Work to complete:
Each line of the records that holds the word "tarif" should be copied out.

Dataset content:
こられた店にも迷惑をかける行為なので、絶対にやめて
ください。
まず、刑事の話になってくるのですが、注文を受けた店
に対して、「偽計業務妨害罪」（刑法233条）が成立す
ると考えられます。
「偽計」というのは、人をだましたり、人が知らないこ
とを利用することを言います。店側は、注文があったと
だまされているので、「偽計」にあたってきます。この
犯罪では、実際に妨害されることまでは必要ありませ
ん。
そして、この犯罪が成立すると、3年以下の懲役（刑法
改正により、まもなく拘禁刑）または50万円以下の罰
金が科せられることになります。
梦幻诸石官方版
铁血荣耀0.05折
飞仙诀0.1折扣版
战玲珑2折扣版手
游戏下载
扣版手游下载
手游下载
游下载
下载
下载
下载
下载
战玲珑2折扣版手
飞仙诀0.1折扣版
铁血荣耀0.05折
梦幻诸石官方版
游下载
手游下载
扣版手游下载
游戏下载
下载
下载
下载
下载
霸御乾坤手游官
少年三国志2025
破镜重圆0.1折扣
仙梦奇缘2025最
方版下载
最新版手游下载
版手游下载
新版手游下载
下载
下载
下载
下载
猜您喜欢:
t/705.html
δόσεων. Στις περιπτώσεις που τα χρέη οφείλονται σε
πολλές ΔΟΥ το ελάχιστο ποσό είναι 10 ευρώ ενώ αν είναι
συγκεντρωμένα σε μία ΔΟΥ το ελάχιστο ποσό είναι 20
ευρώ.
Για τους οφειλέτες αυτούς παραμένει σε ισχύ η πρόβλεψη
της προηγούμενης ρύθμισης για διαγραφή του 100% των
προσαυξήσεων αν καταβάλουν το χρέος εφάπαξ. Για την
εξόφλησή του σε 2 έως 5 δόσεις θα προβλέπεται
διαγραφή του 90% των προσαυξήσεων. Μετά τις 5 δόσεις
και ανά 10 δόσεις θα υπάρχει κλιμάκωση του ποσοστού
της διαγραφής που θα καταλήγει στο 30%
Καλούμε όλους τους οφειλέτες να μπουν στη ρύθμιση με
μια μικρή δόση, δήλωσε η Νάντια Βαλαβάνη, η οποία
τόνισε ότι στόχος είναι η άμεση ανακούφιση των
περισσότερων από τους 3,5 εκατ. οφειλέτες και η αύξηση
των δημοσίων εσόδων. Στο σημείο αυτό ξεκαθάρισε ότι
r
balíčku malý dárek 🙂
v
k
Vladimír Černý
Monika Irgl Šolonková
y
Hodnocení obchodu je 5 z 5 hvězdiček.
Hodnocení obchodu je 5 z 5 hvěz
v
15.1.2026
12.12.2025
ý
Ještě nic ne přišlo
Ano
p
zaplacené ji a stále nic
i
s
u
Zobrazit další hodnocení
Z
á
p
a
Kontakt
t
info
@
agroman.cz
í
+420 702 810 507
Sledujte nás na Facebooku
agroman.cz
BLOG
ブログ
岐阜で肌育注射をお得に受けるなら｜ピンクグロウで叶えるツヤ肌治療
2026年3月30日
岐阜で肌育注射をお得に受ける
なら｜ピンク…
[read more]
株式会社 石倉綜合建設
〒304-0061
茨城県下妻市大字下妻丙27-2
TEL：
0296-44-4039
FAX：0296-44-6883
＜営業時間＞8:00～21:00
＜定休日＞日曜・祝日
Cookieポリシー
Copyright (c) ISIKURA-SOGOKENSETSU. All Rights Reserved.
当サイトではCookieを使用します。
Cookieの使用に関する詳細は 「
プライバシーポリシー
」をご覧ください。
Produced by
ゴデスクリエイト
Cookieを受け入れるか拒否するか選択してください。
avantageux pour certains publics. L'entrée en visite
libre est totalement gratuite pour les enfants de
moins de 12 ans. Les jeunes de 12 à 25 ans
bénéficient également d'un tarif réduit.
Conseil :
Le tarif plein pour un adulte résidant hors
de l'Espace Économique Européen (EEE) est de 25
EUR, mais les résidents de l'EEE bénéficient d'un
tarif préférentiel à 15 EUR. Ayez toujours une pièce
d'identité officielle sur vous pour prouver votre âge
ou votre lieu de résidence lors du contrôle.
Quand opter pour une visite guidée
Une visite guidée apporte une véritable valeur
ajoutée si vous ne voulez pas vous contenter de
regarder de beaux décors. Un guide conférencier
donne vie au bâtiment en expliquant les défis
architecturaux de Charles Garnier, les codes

Solution to this problem:
bénéficient également d'un tarif réduit.
Le tarif plein pour un adulte résidant hors
tarif préférentiel à 15 EUR. Ayez toujours une pièce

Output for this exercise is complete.